I am trying to tokenize natural language for the first sentence in wikipedia in order to find 'is a' patterns. n-grams of the tokens and left over text would be the next step. "Wellington is a town in the UK." becomes "town
is a attr_root
in the country
." Then find common patterns using n-grams.
For this I need to replace string values in a string column using other string columns in the dataframe. In Pandas I can do this using
df['Test'] = df.apply(lambda x: x['Name'].replace(x['Rep'], x['Sub']), axis=1)

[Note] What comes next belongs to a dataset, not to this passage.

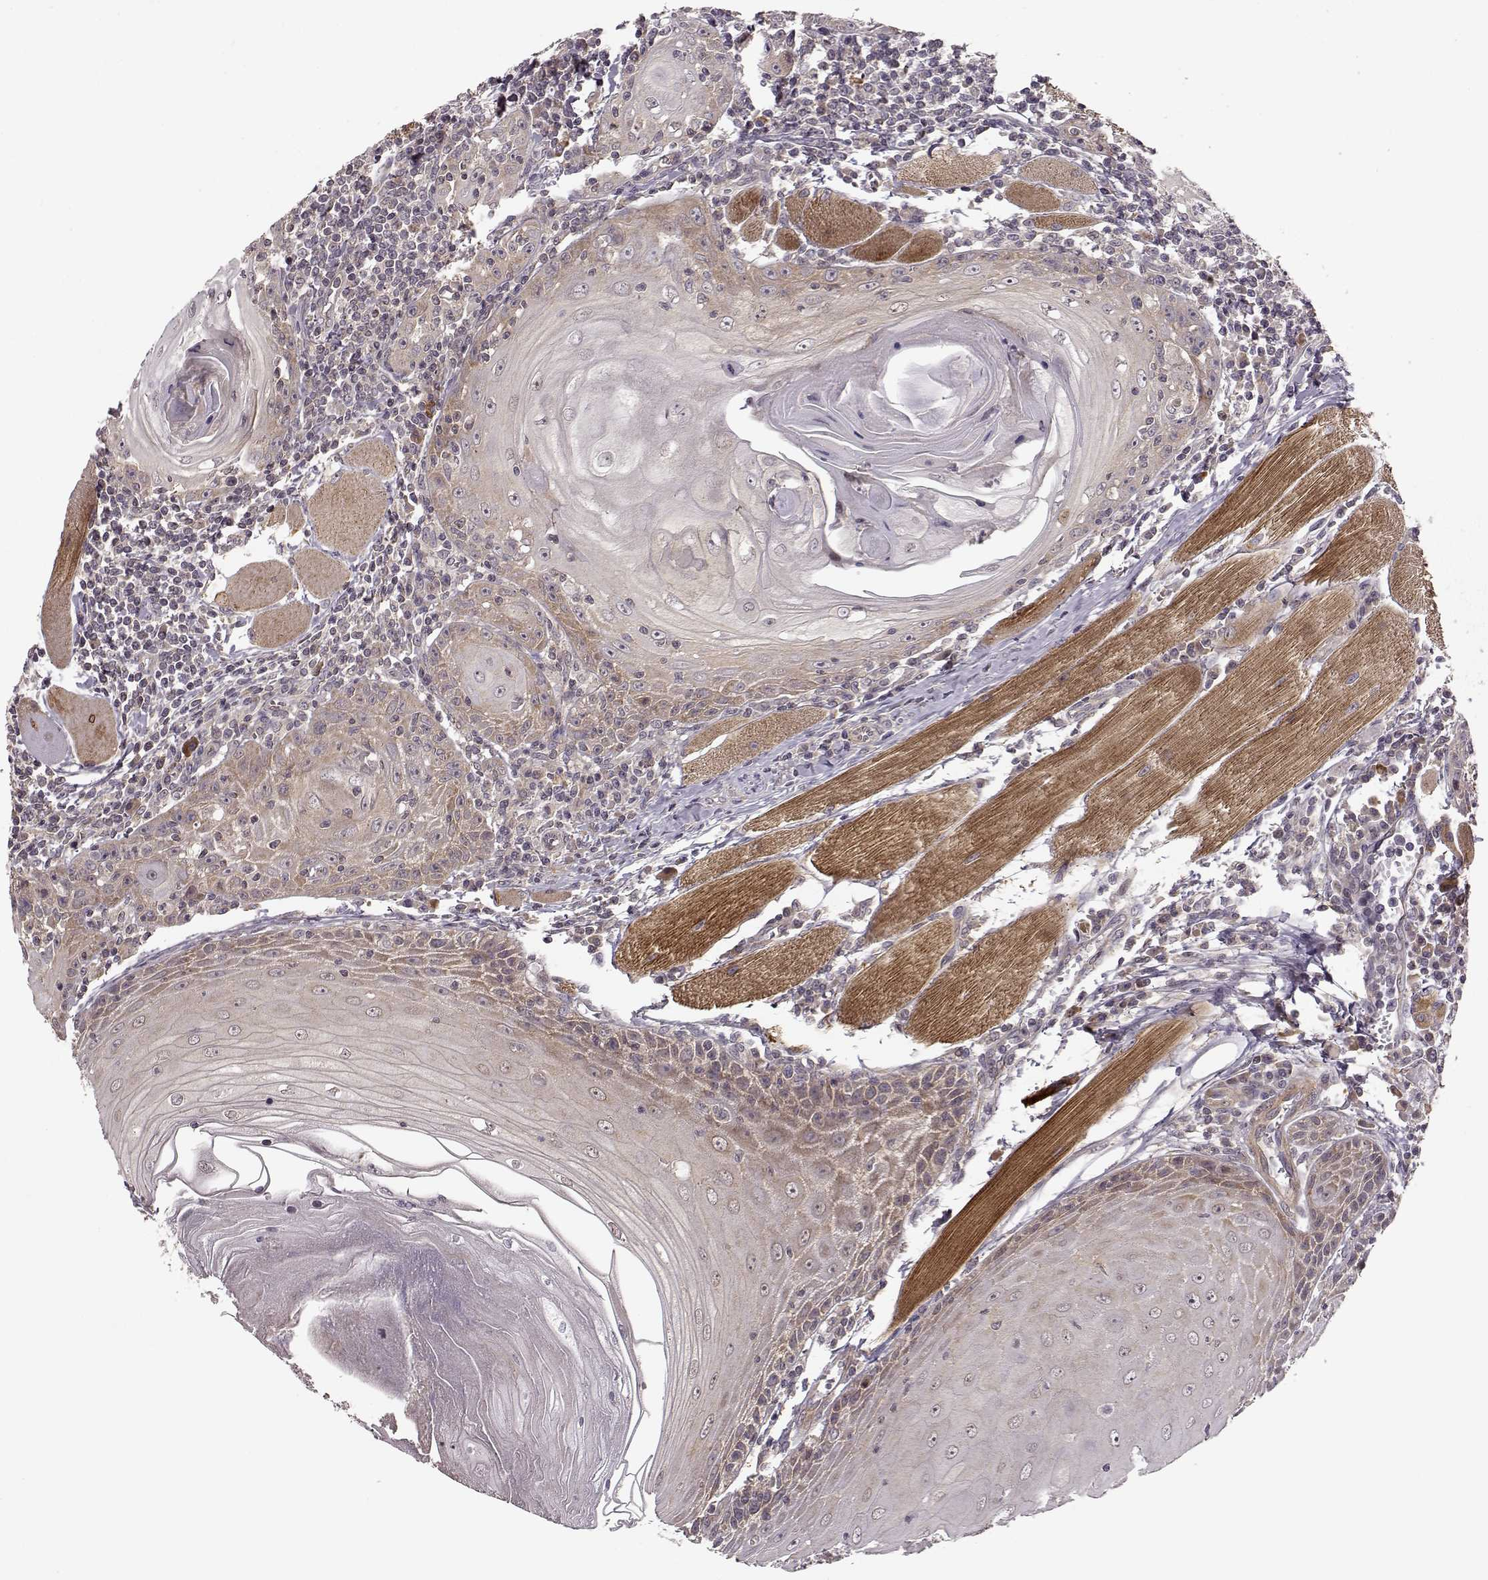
{"staining": {"intensity": "weak", "quantity": "<25%", "location": "cytoplasmic/membranous"}, "tissue": "head and neck cancer", "cell_type": "Tumor cells", "image_type": "cancer", "snomed": [{"axis": "morphology", "description": "Normal tissue, NOS"}, {"axis": "morphology", "description": "Squamous cell carcinoma, NOS"}, {"axis": "topography", "description": "Oral tissue"}, {"axis": "topography", "description": "Head-Neck"}], "caption": "Tumor cells show no significant expression in head and neck cancer (squamous cell carcinoma).", "gene": "SLAIN2", "patient": {"sex": "male", "age": 52}}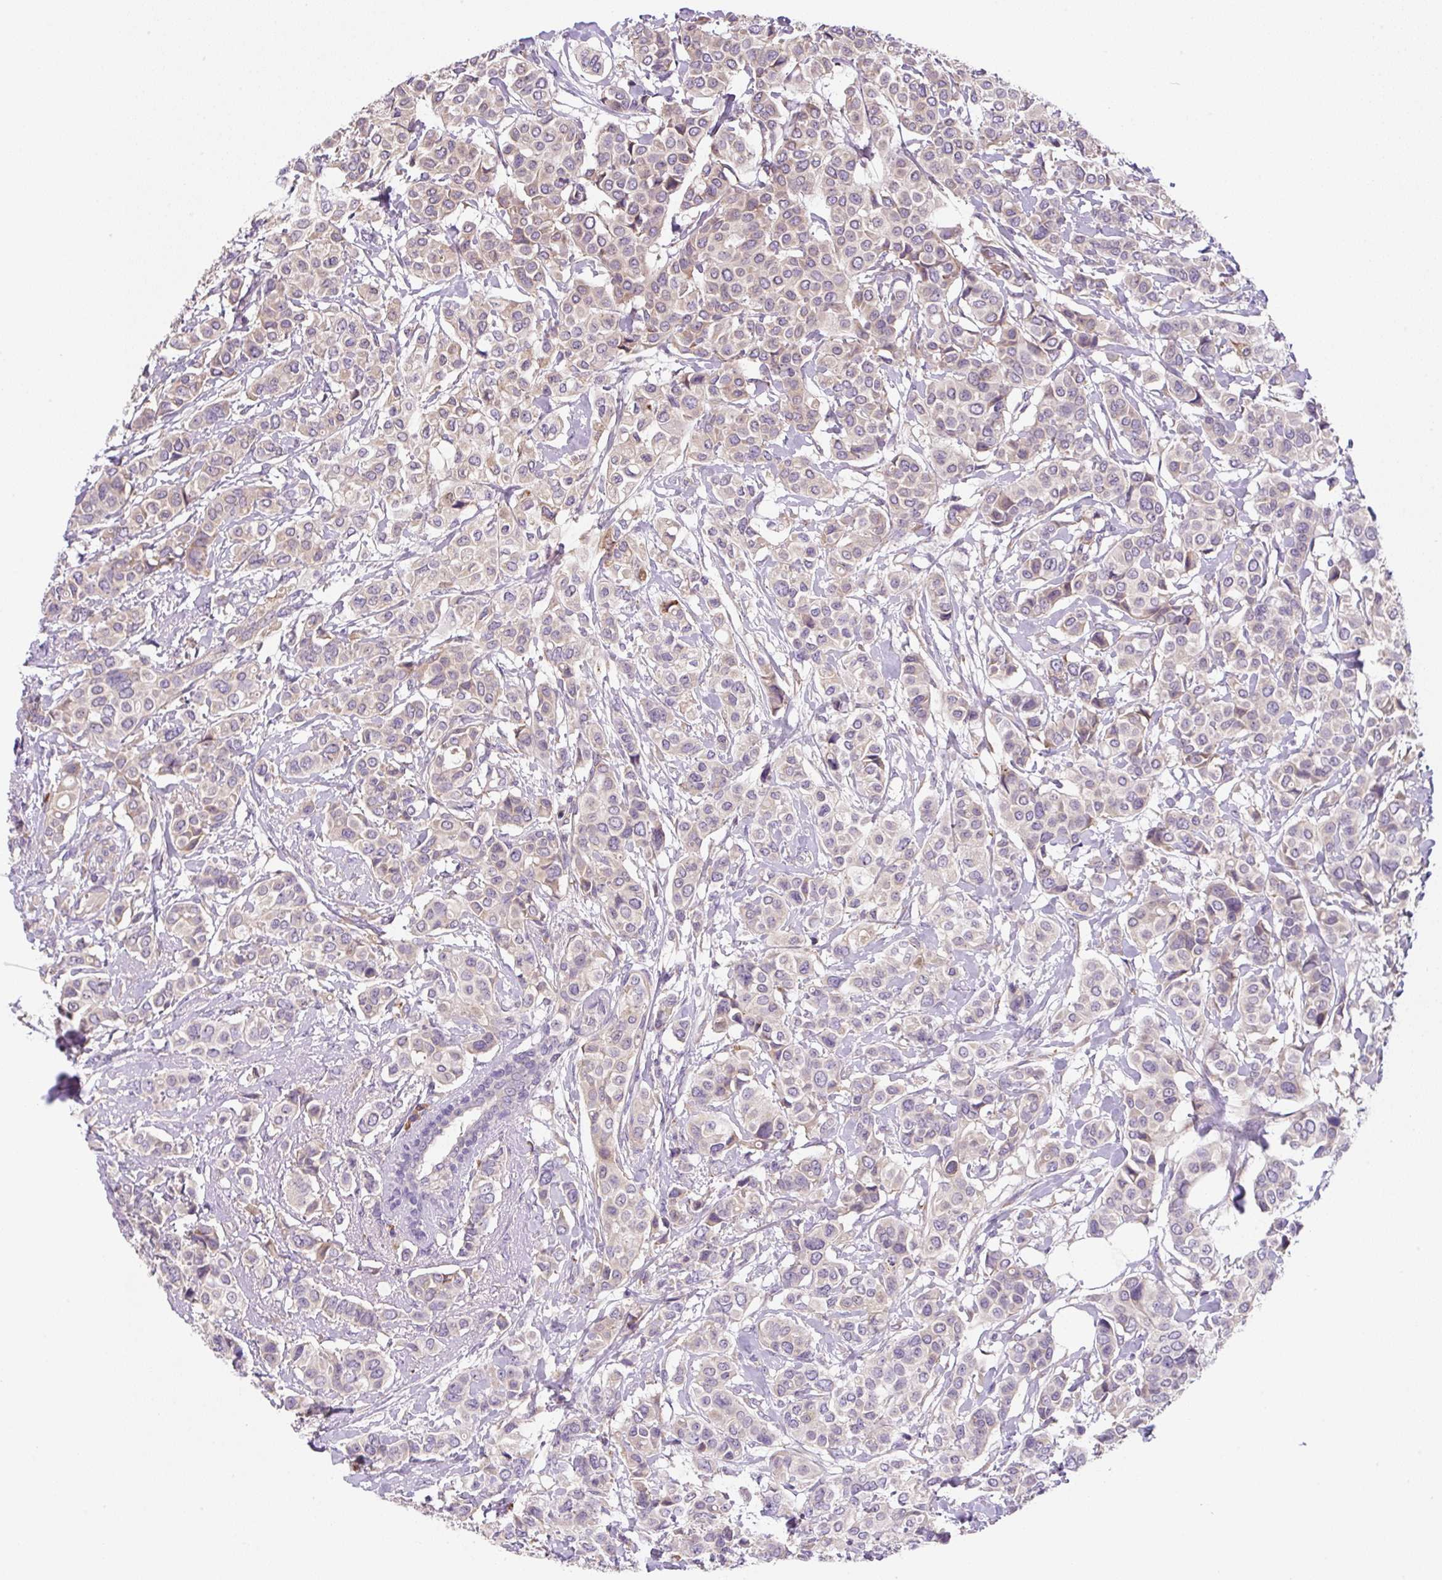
{"staining": {"intensity": "weak", "quantity": "<25%", "location": "cytoplasmic/membranous"}, "tissue": "breast cancer", "cell_type": "Tumor cells", "image_type": "cancer", "snomed": [{"axis": "morphology", "description": "Lobular carcinoma"}, {"axis": "topography", "description": "Breast"}], "caption": "Protein analysis of breast lobular carcinoma displays no significant positivity in tumor cells.", "gene": "FZD5", "patient": {"sex": "female", "age": 51}}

but I cannot find the equivalent vaex
method. This issue led me to believe that this should be possible in vaex
based on Maarten Breddels' example code, however when trying it I get the below error.
import pandas as pd
import vaex
df = pd.DataFrame(
{
"Name": [
"Braund, Mr. Owen Harris",
"Allen, Mr. William Henry",
"Bonnell, Miss. Elizabeth",
],
"Rep": ["Braund", "Henry", "Miss."],
"Sub": ["<surname>", "<name>", "<title>"],
}
)
dfv = vaex.from_pandas(df)
def func(x, y, z):
return x.replace(y, z)
dfv['Test'] = dfv.apply(func, arguments=[df.Name.astype('str'), df.Rep.astype('str'), df.Sub.astype('str')])
Gives
Traceback (most recent call last):
File "<stdin>", line 1, in <module>
File "C:\Users\User\AppData\Roaming\Python\Python37\site-packages\vaex\dataframe.py", line 455, in apply
arguments = _ensure_strings_from_expressions(arguments)
File "C:\Users\User\AppData\Roaming\Python\Python37\site-packages\vaex\utils.py", line 780, in _ensure_strings_from_expressions
return [_ensure_strings_from_expressions(k) for k in expressions]
File "C:\Users\User\AppData\Roaming\Python\Python37\site-packages\vaex\utils.py", line 780, in <listcomp>
return [_ensure_strings_from_expressions(k) for k in expressions]
File "C:\Users\User\AppData\Roaming\Python\Python37\site-packages\vaex\utils.py", line 782, in _ensure_strings_from_expressions
return _ensure_string_from_expression(expressions)
File "C:\Users\User\AppData\Roaming\Python\Python37\site-packages\vaex\utils.py", line 775, in _ensure_string_from_expression
raise ValueError('%r is not of string or Expression type, but %r' % (expression, type(expression)))
ValueError: 0 Braund, Mr. Owen Harris
1 Allen, Mr. William Henry
2 Bonnell, Miss. Elizabeth
Name: Name, dtype: object is not of string or Expression type, but <class 'pandas.core.series.Series'>
How can I accomplish this in vaex
?